19 Aralık 2015 Cumartesi

abi naber?


  • Olur da Kadıköy'de böyle bir wi-fiye denk gelirseniz, o bizimki. Bütün sokakta çekiyor neredeyse. Çok acilse bana bir yerlerden ulaşın, şifresini veririm. Zira mobil veri çok zalım bir şey.
  • Resmen Ekim'in birinden beri hiçbir şey yazmamışım. Bundan sonraki yazıyı da kim bilir ne zaman yazacağım. O yüzden hemen bir güncelleyeyim burayı kısaca -ki yazılacakların, hatırlanacakların hacmi küçülsün, kütlesi azalsın, Nilipek.'te bahaneler tükensin.
Hayata karşı duruşum bu şekil-di. Bunu biraz özledim.

  • Bir önceki yazıda kısaca bahsettiğim klibi Ekim'in ilk haftası yayınladık. Ahanda aşağıya da koyuyorum. Benimle alakası yok, Yiğit sağ olsun, misler gibi oldu. 

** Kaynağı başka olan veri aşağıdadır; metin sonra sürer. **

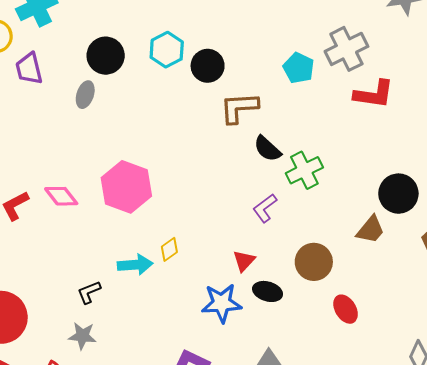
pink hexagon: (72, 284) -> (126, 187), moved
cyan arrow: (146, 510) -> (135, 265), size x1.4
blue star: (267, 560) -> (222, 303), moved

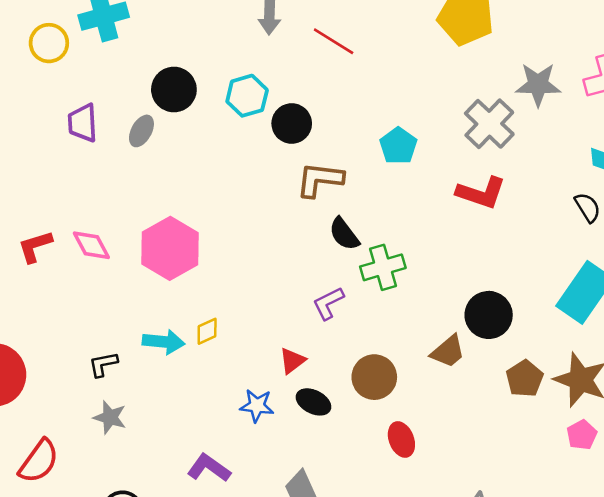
gray cross: (346, 49) -> (489, 124), moved, turned -30
purple trapezoid: (29, 69) -> (83, 123), moved
blue star: (222, 303) -> (257, 406), size x0.7
gray star: (82, 336) -> (110, 417), moved

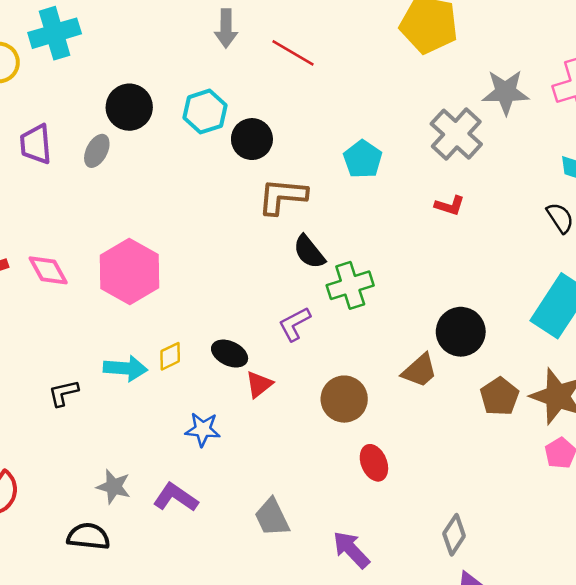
red L-shape: (481, 193) -> (450, 206), size x0.6
black ellipse: (313, 402) -> (230, 354), moved
blue star: (257, 406) -> (203, 429), moved
gray star: (110, 417) -> (114, 487), moved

  • Sonra ne oldu? Albümü yetiştireceğiz, kartonetiniz hazırlayacağız, aman basın bültenleri gitti mi, lansmaaaan derken ben kendimi kaybettim. Gerçekten kaybettim. Bu arada normalde Beşiktaş'ta yer alan labımızın Göztepe'ye taşınması (ve tabii başındaki hocanın işten ayrılması) ile bu kaybolma hali kontrolden çıktı. O aydan o kontrol hastalığı ve her şeye yetişme takıntısıyla nasıl sağ salim çıktım gerçekten bilmiyorum. Belki de sağ salim çıkamamışımdır, sadece farkında değilimdir. (bu noktada azıcık akıl sağlığımı koruyabildiysem, Red Bull'un ve Can Şener'in hakkını içtenlikle vermem lazım)
  • Derken albüm dijital olarak yayınlandı. Derken Babylon'da lansman, lansmandan yaklaşık bir iki saat önce cd kolilerinin gelmesi. Sonra şöyle şeyler:

Fotoğraflar: Burak Bayrak

Hatırlamıyorum. Gerçekten hatırlamıyorum. Her şarkıdan önce söylemek için bir şeyler hazırlamıştım, söyleyemedim sanırım. Mesela az önce fotoğraflara bakarken hatırladım ilk şarkıda kulaklık monitörü açmayı unuttuğumu, kendimi duymadan çaldığımı, bunu fark etmediğimi, sonra fark edince açmayı beceremediğimi...
Yani heyecan böyle bir şeymiş, ve ben hayatımda hiç heyecanlanmamışım. O konserin nasıl geçtiğine dair sahneden indiğimde hiçbir fikrim yoktu. Meğer şöyleymiş:
  • Akabinde çok bir şey değişmedi, aynı şekilde evden işe, işten eve yolculuklar devam etti. Sadece hayatıma 'röportaj' diye bir kavram girdi, kendimi haftada iki-üç kez müziğe ve müziğimize dair bir şeyler zırvalarken buldum. 
  • Bu arada cağnım Yökş ile bir Ankara-Eskişehir atlattık, atlatmadık değil...

Çünkü ne yollar ne de sıkışık trafik kahvaltının günün en önemli öğünü olmasına engel değil.
  • Bütün bunlardan bağımsız olarak labın yeri değişti, doktora tez konum değişti, değerlendirme kurulum değişti. Hey gidi.
  • Yazacak bir şey kaldı mı? Madde madde 'şu oldu bu oldu' yazmak sıkıcı biraz çünkü. Başta hevesle günlük tutan ama defterin son sayfalarında artık 'selam günlük, bugün de şu oldu. Bu oldu. Başka da bi şey olmadı.' diye geçiştiren ortaokullulara benzedim. Yaşandı bu.
  • Her şey olması gerektiği gibi, ve ters giden bir şey yok sanki... Değil mi?